- [TASK GOAL]:
Beginning with the very first line, please reproduce the entries exactly through the line containing "Duolingo recebe críticas por".

- [MATERIAL PROVIDED]:

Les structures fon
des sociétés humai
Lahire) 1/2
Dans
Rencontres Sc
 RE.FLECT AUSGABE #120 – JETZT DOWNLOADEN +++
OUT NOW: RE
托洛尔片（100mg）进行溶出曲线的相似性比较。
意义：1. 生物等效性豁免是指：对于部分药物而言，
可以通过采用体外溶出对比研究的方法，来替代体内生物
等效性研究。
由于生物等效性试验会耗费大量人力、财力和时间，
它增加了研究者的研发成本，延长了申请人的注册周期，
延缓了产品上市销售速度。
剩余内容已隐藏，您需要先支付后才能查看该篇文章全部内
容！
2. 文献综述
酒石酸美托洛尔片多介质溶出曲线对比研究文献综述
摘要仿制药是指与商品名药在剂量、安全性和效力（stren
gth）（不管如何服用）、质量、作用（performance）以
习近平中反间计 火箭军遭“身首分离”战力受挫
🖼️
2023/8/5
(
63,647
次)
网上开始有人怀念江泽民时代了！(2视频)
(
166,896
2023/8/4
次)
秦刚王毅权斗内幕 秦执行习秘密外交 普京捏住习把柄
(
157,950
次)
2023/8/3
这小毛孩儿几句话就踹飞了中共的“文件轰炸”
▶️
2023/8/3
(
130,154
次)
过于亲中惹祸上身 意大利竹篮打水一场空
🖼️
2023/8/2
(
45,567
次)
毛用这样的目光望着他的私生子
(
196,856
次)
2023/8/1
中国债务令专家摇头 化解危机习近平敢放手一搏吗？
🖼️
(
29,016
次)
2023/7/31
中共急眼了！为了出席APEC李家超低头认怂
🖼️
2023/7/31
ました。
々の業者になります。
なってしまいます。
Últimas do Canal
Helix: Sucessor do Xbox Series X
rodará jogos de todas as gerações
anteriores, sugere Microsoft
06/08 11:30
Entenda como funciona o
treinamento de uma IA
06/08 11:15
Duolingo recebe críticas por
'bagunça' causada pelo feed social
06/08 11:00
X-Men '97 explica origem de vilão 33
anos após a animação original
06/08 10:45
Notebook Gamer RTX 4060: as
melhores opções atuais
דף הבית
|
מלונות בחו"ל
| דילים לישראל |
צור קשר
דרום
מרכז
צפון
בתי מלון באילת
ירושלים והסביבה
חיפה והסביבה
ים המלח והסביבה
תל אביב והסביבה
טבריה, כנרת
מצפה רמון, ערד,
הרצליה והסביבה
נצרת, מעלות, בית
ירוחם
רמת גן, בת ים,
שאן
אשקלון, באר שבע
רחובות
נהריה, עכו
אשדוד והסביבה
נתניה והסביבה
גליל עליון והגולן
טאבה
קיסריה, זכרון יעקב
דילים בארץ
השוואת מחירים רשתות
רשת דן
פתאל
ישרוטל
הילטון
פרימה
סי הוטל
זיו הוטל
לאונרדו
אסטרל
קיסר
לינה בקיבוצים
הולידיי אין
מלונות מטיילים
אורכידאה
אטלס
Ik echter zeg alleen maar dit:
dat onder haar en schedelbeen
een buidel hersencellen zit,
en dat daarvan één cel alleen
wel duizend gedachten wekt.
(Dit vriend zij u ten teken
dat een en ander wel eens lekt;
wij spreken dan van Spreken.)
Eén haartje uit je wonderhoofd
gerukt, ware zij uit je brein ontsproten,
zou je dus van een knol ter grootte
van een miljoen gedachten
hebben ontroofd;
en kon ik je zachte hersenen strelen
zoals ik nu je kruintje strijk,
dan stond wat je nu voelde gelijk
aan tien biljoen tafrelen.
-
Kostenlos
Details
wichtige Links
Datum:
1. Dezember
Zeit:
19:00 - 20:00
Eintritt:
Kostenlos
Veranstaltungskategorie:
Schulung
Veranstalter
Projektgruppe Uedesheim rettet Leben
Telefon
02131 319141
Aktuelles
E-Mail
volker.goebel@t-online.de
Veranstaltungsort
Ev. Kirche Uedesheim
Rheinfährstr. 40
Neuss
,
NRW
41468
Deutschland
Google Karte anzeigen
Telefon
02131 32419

- [SOLUTION BELOW]:
Les structures fon
des sociétés humai
Lahire) 1/2
Dans
Rencontres Sc
 RE.FLECT AUSGABE #120 – JETZT DOWNLOADEN +++
OUT NOW: RE
托洛尔片（100mg）进行溶出曲线的相似性比较。
意义：1. 生物等效性豁免是指：对于部分药物而言，
可以通过采用体外溶出对比研究的方法，来替代体内生物
等效性研究。
由于生物等效性试验会耗费大量人力、财力和时间，
它增加了研究者的研发成本，延长了申请人的注册周期，
延缓了产品上市销售速度。
剩余内容已隐藏，您需要先支付后才能查看该篇文章全部内
容！
2. 文献综述
酒石酸美托洛尔片多介质溶出曲线对比研究文献综述
摘要仿制药是指与商品名药在剂量、安全性和效力（stren
gth）（不管如何服用）、质量、作用（performance）以
习近平中反间计 火箭军遭“身首分离”战力受挫
🖼️
2023/8/5
(
63,647
次)
网上开始有人怀念江泽民时代了！(2视频)
(
166,896
2023/8/4
次)
秦刚王毅权斗内幕 秦执行习秘密外交 普京捏住习把柄
(
157,950
次)
2023/8/3
这小毛孩儿几句话就踹飞了中共的“文件轰炸”
▶️
2023/8/3
(
130,154
次)
过于亲中惹祸上身 意大利竹篮打水一场空
🖼️
2023/8/2
(
45,567
次)
毛用这样的目光望着他的私生子
(
196,856
次)
2023/8/1
中国债务令专家摇头 化解危机习近平敢放手一搏吗？
🖼️
(
29,016
次)
2023/7/31
中共急眼了！为了出席APEC李家超低头认怂
🖼️
2023/7/31
ました。
々の業者になります。
なってしまいます。
Últimas do Canal
Helix: Sucessor do Xbox Series X
rodará jogos de todas as gerações
anteriores, sugere Microsoft
06/08 11:30
Entenda como funciona o
treinamento de uma IA
06/08 11:15
Duolingo recebe críticas por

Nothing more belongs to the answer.